6. In October 2010, the manager of Rockford Enterprises wanted to determine if the company was operating in the economies or diseconomies region of the average total cost curve. The capital stock at Rockford has remained unchanged since the second quarter of 2008. The manager collected quarterly observations on cost and output over this period and the resulting data were as follows:


Quarter / Output / ATC / GDP Implicit
(nominal) / Price Deflator
(2000=100)
08Q2 / 300 / 39.58 / 109.16
08Q3 / 100 / 40.96 / 109.73
08Q4 / 150 / 29.98 / 110.60
09Q1 / 250 / 29.99 / 111.54
09Q2 / 400 / 50.61 / 112.22
09Q3 / 200 / 35.45 / 113.12
09Q4 / 350 / 48.17 / 114.03
10Q1 / 450 / 63.37 / 114.95
10Q2 / 500 / 71.54 / 115.89

a.  Estimate the (nominal) average total cost curve using Excel. You can get the functional form from homework #1 or the textbook. But, for an intellectual exercise, ask yourself what functional form would lead to a U-shaped cost curve and then check if you were correct. (See attached directions to estimate regressions using Excel.)

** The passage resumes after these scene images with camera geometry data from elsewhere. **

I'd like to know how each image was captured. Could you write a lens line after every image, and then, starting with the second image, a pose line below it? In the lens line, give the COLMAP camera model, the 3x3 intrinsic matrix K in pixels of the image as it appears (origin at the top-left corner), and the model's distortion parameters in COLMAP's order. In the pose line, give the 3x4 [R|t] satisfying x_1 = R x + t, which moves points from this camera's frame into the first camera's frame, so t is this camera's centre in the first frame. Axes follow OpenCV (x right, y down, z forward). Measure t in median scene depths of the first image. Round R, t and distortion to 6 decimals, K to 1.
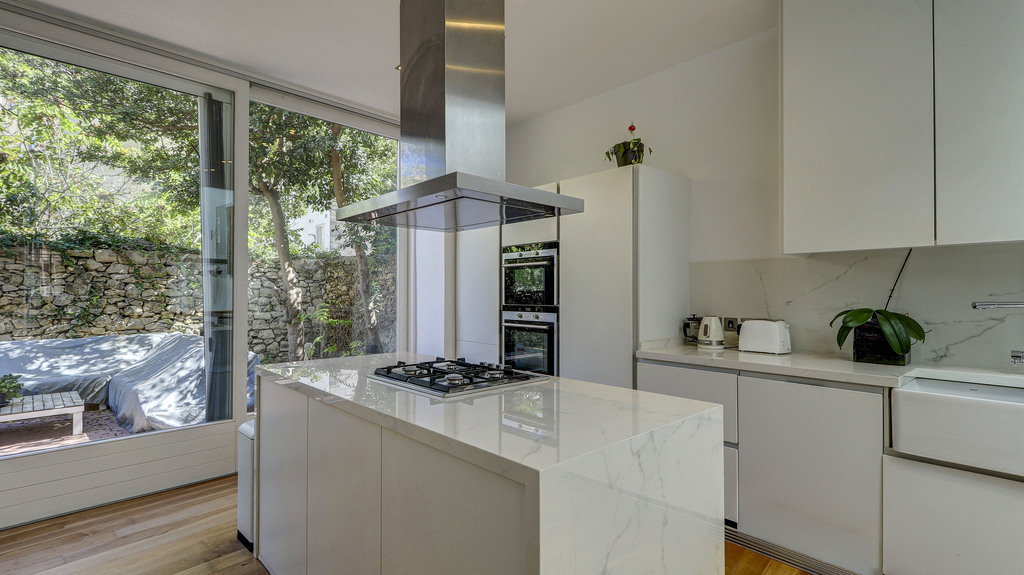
lens RADIAL K [[489.8, 0, 528.9], [0, 489.8, 289.2], [0, 0, 1]] dist [0.000494, -0.000349]
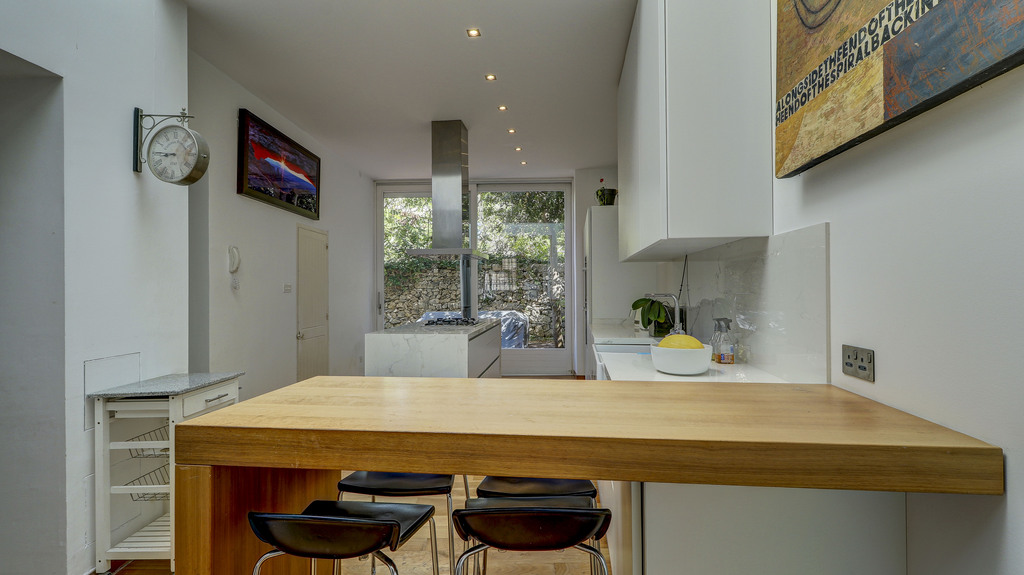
lens RADIAL K [[489.8, 0, 512.0], [0, 489.8, 287.5], [0, 0, 1]] dist [-0.000671, -0.000710]
pose [[0.638674, -0.005906, -0.769455, 0.737767], [0.014555, 0.999884, 0.004406, -0.002395], [0.769340, -0.014014, 0.638686, -0.124867]]
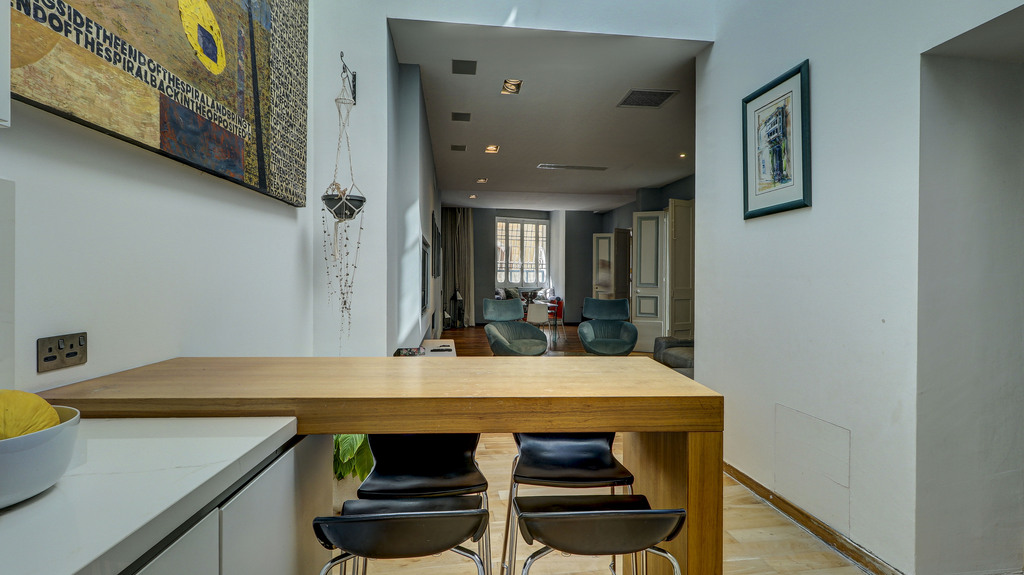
lens RADIAL K [[495.9, 0, 529.3], [0, 495.9, 285.7], [0, 0, 1]] dist [-0.001483, -0.000789]
pose [[-0.778167, -0.013038, 0.627922, 0.306494], [-0.012000, 0.999911, 0.005892, 0.005085], [-0.627942, -0.002950, -0.778254, 0.242734]]
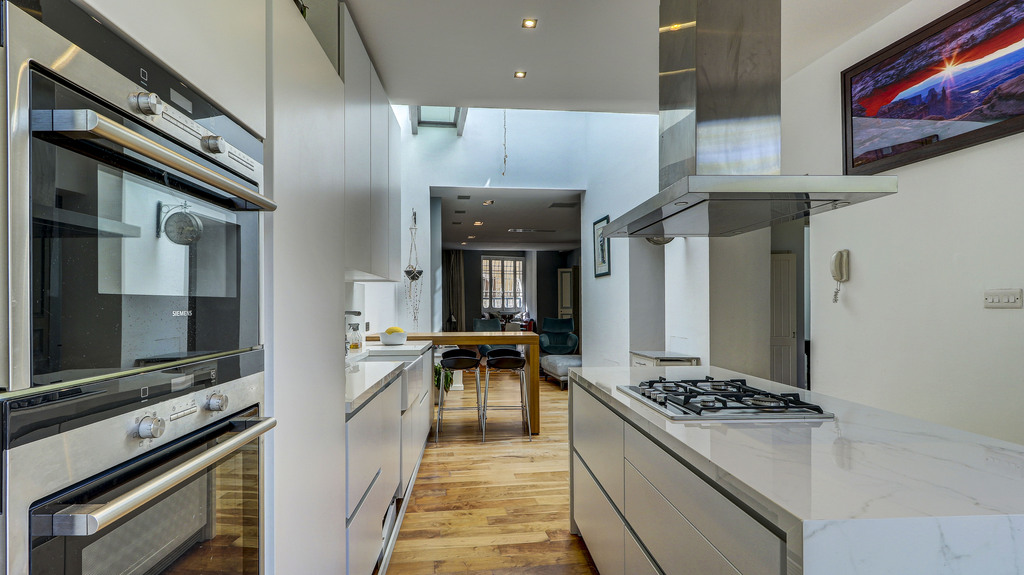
lens RADIAL K [[500.0, 0, 511.7], [0, 500.0, 306.4], [0, 0, 1]] dist [0.003121, 0.000390]
pose [[-0.772401, 0.000426, 0.635135, -0.184845], [-0.001820, 0.999994, -0.002884, 0.005450], [-0.635132, -0.003384, -0.772396, 0.768617]]
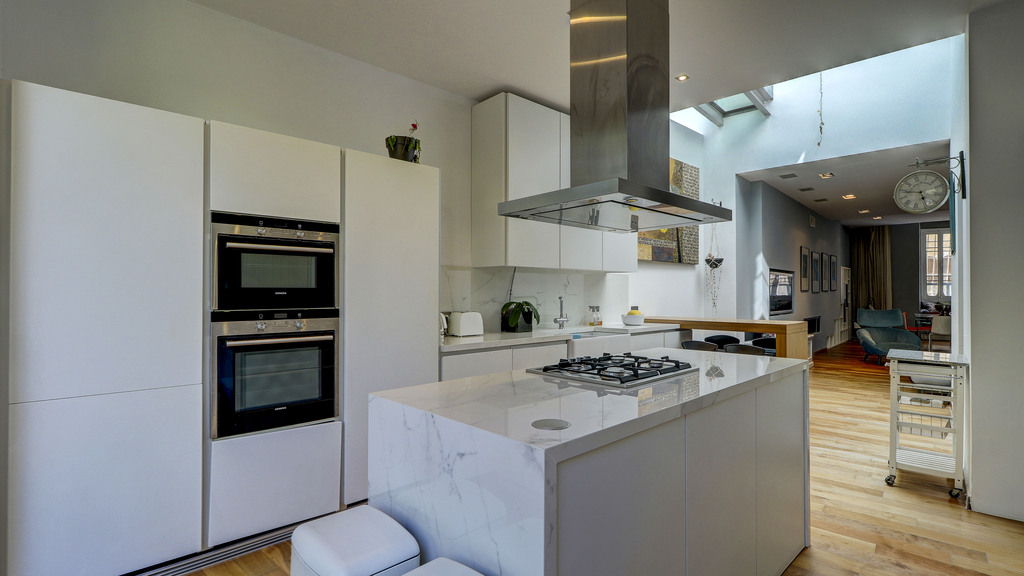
lens RADIAL K [[493.1, 0, 512.0], [0, 493.1, 288.0], [0, 0, 1]] dist [0.017315, -0.000165]
pose [[-0.014363, 0.011770, 0.999828, -0.484007], [-0.005934, 0.999912, -0.011857, 0.006866], [-0.999879, -0.006104, -0.014292, 0.494656]]
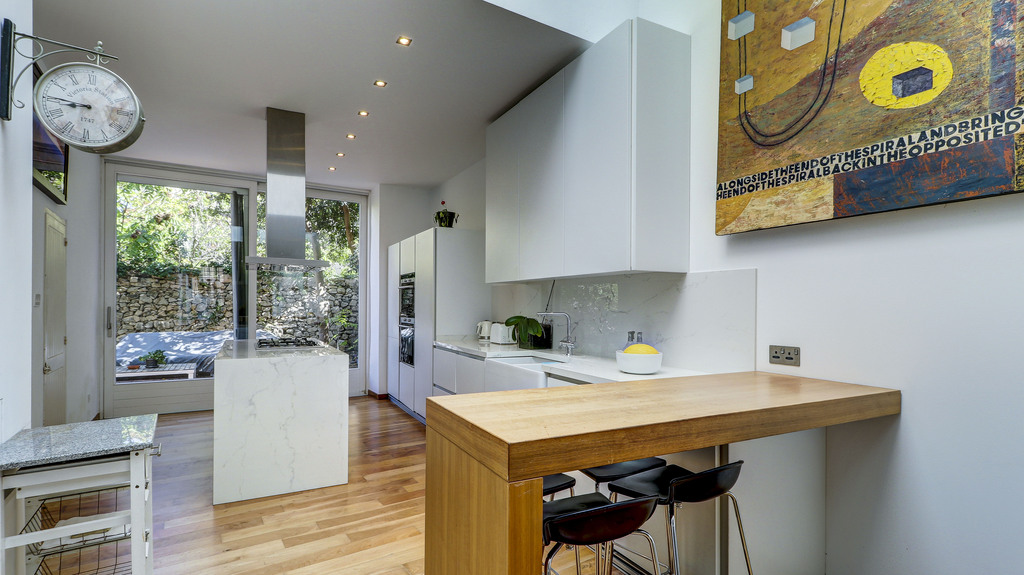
lens RADIAL K [[500.0, 0, 511.7], [0, 500.0, 306.4], [0, 0, 1]] dist [0.003121, 0.000390]
pose [[0.961865, 0.007913, -0.273410, 0.535731], [-0.005170, 0.999929, 0.010753, -0.005418], [0.273476, -0.008930, 0.961837, -0.313284]]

b.  Are each of the coefficient(s) significantly different from zero? Specify rule you use to make this assessment.

c.  If current output is 300, is the company producing in the economies or diseconomies region? Provide evidence. (You must use your regression output to obtain answer.)

d.  Re-estimate (a-c) using the implicit price deflator to adjust for inflation (i.e., estimate real ATC in terms of the second quarter of 2010 dollars). (See “Real v Nominal” link on the class website for an ECON 251 discussion on how to use the CPI or GDP implicit price deflator to adjust for inflation.)

e.  Suppose you re-estimate (a-c), but now you estimate real ATC in terms of base dollars). Would you expect the results to change from (d)? Why or why not? Explain.

Turn in the Excel output for regressions in (a-d). Make sure you define all variables

used.


Aside: Why did I choose to deflate the numbers using the implicit price deflator and not CPI for this problem? Answer not to be turned into me.

7.  The maker of a leading brand of low-calorie microwaveable food estimated the following demand equation for its product using data from 26 supermarkets around the country for the month of April:

Q = -5,200 – 42P + 20PX + 5.2I + .2A + .25M

(2.002) (2.4) (3.23) (2.08) (2.22) (.21)

T statistics are shown in parentheses.

Assume the following values for the independent variables:

Q = quantity sold per month

P = Price of product (in cents) = 500

PX = Price of leading competitor’s product (in cents) = 600

I = per capita income of the primary metropolitan statistical area (PMSA) in which the

supermarket is located (in dollars) = 5,500

A = monthly advertising expenditure (in dollars) = 10,000

M = number of microwave ovens sold in April in the PMSA in which the supermarket

is located = 5,000

Using this above information, answer the following questions:

a.  Compute elasticities for each variable. Show work.

b.  Should the company be concerned about the impact of a recession on its sales? Explain.

c.  Should the firm cut its price to increase its market share? Explain.

d.  Provide a reason on why you think the number of microwaves (as defined above) is not a statistically significant predictor of low-calorie microwaveable food sales.

8.  You just opened up a new grocery store. Every item you carry is generic (generic beer, generic bread, generic chicken, etc). You recently read in the Wall Street Journal that the price of recreation is expected to increase by 20%. How will this affect your store’s sales of generic food products? Assume the cross price elasticity of demand for generic food with respect to the price of recreation is 0.15. Show work.